Silicon has many, many benefits for watches; anti-magnetism, longevity-of-life, temperature resistance, and not requiring lubricant being among them. However, because of the difficult-to-produce and fragile nature of silicon, hairsprings made of the material have typically been used exclusively in high-end timepieces. And that is why stainless steel case Tissot Ballade copy watches unveiling the Tissot Ballade watches featuring a silicon balance spring and COSC-certified Powermatic 80 movement at Baselworld 2017 is unusual. And the most interesting part of that announcement? It will cost less than a thousand dollars.
Tissot is no stranger to anti-magnetic watches.
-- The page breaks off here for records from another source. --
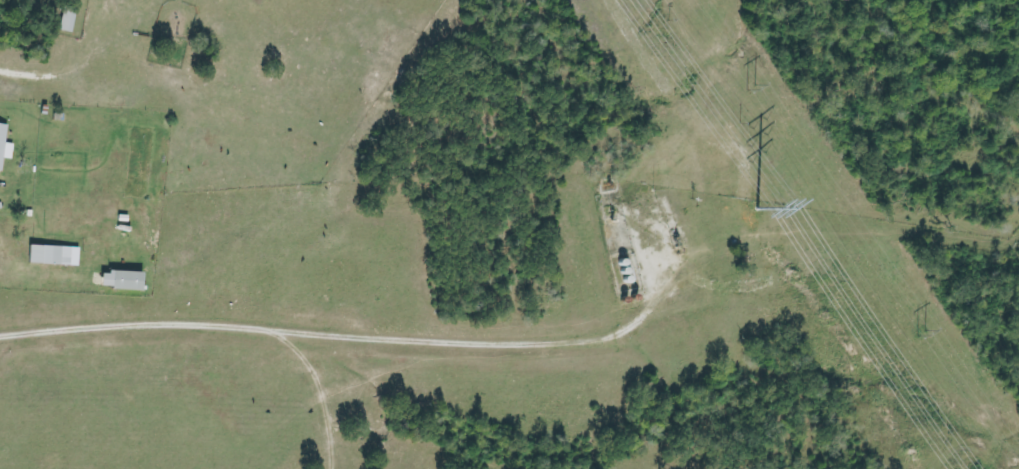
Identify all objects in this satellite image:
building: (66, 20)
power tower: (748, 86)
building: (4, 145)
power tower: (754, 202)
building: (53, 256)
building: (120, 281)
power tower: (920, 336)

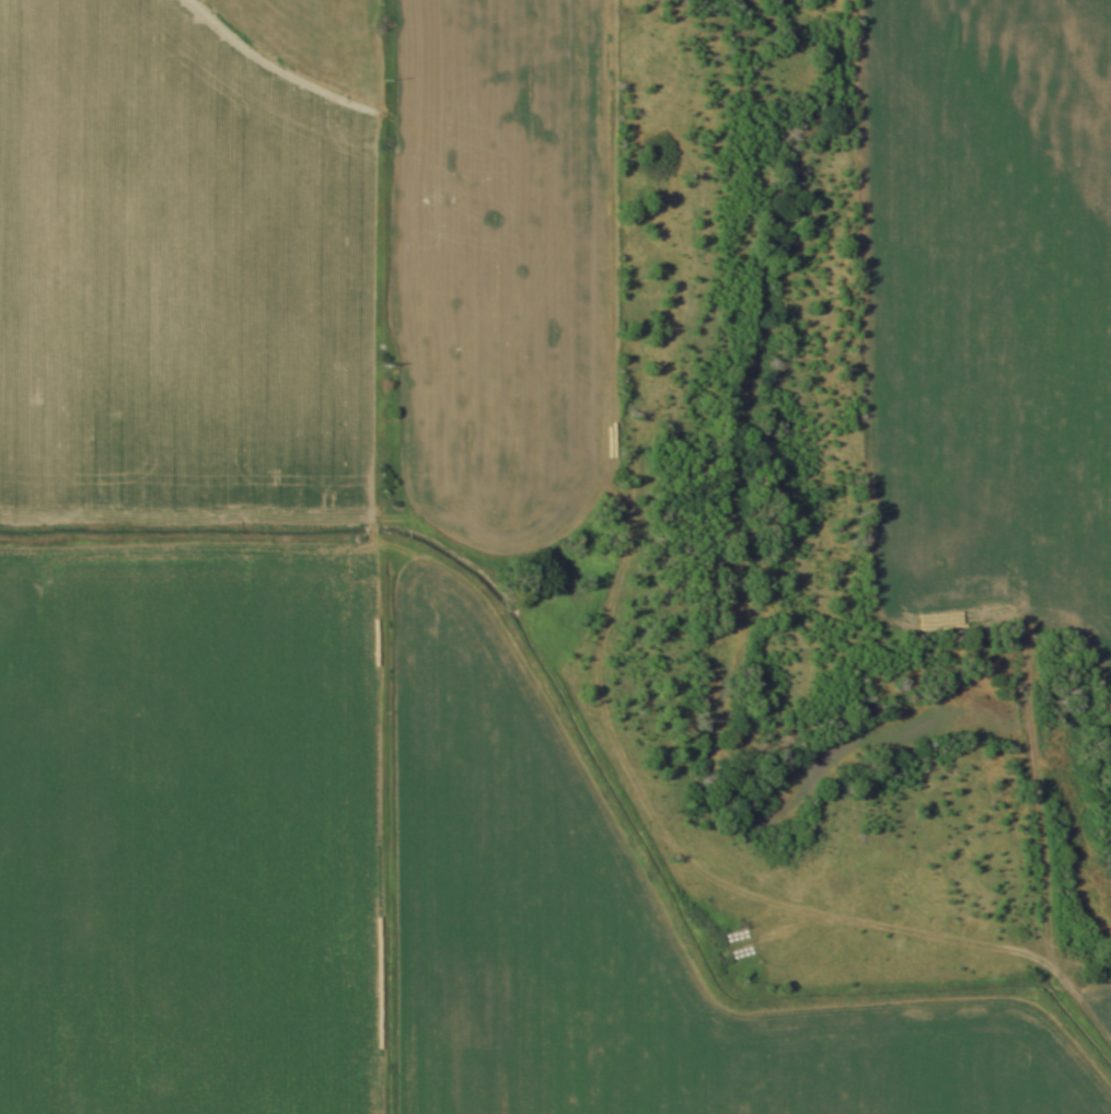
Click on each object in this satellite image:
crop: (181, 259)
crop: (984, 316)
road: (1029, 767)
road: (674, 848)
crop: (378, 881)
During the 1930s, they created one of the first anti-magnetic watches with the Tissot Antimagnetique. Ever since then, they’ve been using anti-magnetic components in their watches, so the next natural step would be silicon. That’s not surprising. What’s surprising is the price.
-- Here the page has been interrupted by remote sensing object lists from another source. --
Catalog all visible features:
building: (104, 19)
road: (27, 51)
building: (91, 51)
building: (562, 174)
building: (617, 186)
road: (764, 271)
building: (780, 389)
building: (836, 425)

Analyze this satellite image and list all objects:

There are seven models of the small calendar Tissot Ballade fake watches, and while the three ladies’ pieces were reviewed hands-on here back in September, the newest “Gents” models are a bit more masculine with a 39mm or 41mm case. All cases will be in steel with a Clous de Paris-patterned bezel and inner-dial disc, which I find a tasteful nod to the 1930s style. Both the men’s and women’s watches will feature bi-tone rose-gold and yellow-gold-plated models, with the yellow gold coming on a stainless steel, bi-tone bracelet, and the rose-gold fitted with a brown leather strap on the Gents, and a white leather strap for the ladies. A full stainless steel case with steel bracelet is also available for both. Each piece has the date window displayed at the 3 o’clock position. While I would normally always go for a bracelet, I find the steel case on black leather to fit the Tissot DNA more than the bi-tone bracelet models. The Tissot Ballade is water resistant up to 50m, and all models feature a sapphire crystal and transparent case-back displaying the movement (sorry we don’t have any pictures for you of it from Tissot).
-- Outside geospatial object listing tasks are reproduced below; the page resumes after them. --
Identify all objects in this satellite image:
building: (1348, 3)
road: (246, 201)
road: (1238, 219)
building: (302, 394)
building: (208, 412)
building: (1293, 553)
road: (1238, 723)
The Tissot caliber C07.811 Si, or more commonly known as the Powermatic 80, beats at a low 21,600VpH frequency, and is based on the ETA 2824 workhorse. And by “based on” I mean heavily modified. While this movement has been around for almost 4 years, the Tissot Ballade brings some upgraded components. The “80” in its name comes from the whopping 80-hour power reserve increase from the 38 hours of the basic ETA movement. Longer power reserves can be achieved in a few ways, such as slowing down the movement as Tissot has done here from 4Hz in the ETA to 3Hz. The concern that that means accuracy being negatively affected proves unfounded, apparently, as these are also certified chronometers, meaning they are accurate to -4/+6 seconds per day. So the COSC-certified Powermatic 80 featured in the Tissot Ballade also being fitted with a silicon hairspring makes for a welcome, unconventional, and arguably never-before-seen addition to a timepiece in this price range.
Why is this important? It’s bringing previously and otherwise unobtainable technology into an affordable market. Swatch, being the juggernaut that it is, has the resources, equipment, and channels to produce a silicon hairspring, fit it into an affordable movement, and reach more enthusiasts with higher-quality components. Being that Tissot is one of the largest producers of watches in Switzerland, this could open a lot of doors for the industry, and for Swatch.
With an 80-hour power reserve, and a silicon hairspring, I would be hard-pressed to find the same features in many other fantastic replica watches at this price point. Pricing for the Tissot Ballade Powermatic 80 COSC ranges from $925 for the stainless on leather to $1075 for the two-tone steel and gold.